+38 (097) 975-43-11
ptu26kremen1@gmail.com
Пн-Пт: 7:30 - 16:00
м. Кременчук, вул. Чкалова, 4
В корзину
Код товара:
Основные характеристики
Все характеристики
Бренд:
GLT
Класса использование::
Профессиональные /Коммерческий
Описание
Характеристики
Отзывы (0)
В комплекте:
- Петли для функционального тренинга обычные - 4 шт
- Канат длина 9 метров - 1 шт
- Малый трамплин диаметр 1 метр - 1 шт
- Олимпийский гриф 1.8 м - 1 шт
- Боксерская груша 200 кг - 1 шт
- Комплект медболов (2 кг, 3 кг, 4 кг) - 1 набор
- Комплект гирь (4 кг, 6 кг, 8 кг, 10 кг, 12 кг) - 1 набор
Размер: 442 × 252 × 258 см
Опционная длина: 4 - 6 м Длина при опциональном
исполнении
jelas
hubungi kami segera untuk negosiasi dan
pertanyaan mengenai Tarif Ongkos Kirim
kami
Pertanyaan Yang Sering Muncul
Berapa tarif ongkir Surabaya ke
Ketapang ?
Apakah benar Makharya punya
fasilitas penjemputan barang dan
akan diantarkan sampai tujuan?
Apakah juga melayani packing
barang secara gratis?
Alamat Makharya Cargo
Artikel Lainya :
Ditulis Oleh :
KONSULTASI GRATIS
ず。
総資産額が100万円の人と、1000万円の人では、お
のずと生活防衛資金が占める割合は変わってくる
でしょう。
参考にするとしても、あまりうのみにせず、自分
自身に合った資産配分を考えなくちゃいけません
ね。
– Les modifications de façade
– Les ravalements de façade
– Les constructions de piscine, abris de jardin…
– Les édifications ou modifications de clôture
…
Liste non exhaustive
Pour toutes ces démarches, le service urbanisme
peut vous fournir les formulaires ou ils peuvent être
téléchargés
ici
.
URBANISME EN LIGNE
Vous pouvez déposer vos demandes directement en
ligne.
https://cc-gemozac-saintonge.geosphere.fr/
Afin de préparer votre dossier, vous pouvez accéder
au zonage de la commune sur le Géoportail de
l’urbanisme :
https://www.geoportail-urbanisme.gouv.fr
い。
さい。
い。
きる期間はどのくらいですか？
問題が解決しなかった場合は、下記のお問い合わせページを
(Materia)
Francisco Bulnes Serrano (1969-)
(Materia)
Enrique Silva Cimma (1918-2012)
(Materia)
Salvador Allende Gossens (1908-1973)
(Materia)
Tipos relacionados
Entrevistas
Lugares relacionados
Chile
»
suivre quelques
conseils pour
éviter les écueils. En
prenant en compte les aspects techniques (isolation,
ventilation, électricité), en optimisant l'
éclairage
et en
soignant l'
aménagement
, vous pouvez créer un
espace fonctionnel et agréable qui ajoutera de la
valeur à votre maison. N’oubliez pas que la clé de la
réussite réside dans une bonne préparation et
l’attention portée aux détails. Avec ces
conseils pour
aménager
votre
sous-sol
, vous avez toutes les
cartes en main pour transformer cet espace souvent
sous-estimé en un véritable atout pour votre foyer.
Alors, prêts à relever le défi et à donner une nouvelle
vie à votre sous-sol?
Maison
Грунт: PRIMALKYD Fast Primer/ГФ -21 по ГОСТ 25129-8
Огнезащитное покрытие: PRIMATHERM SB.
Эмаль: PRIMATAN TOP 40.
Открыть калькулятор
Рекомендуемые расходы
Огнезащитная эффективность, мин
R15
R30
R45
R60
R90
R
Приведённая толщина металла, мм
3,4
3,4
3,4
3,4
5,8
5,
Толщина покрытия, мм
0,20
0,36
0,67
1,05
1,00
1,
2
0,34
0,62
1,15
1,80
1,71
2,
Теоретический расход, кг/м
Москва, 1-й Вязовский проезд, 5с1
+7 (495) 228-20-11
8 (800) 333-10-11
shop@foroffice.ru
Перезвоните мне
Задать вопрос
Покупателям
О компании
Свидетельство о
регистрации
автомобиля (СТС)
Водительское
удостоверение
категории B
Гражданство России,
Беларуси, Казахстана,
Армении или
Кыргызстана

Work task: Pick out every line of the material that contains the word "Apakah". Case counts.

Answer space:
Apakah benar Makharya punya
Apakah juga melayani packing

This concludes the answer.